* [EXERCISE DETAILS] Omit the pictures. Print each entry below exactly.

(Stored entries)
────────────────────────────────────────

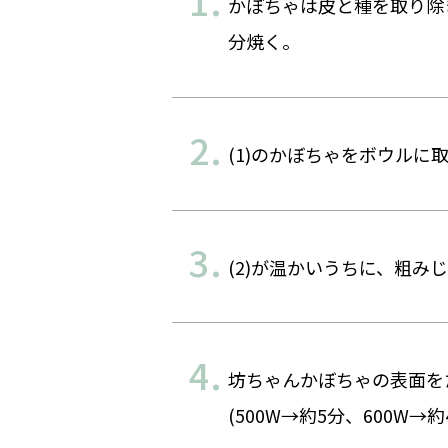
かぼちゃは皮と種を取り除き
分焼く。
(1)のかぼちゃをボウル
(2)が温かいうちに、粗
坊ちゃんかぼちゃの表面を
(500W→約5分、600W→約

────────────────────────────────────────

* [SOLUTION FOR THIS TASK]
かぼちゃは皮と種を取り除き
分焼く。
(1)のかぼちゃをボウル
(2)が温かいうちに、粗
坊ちゃんかぼちゃの表面を
(500W→約5分、600W→約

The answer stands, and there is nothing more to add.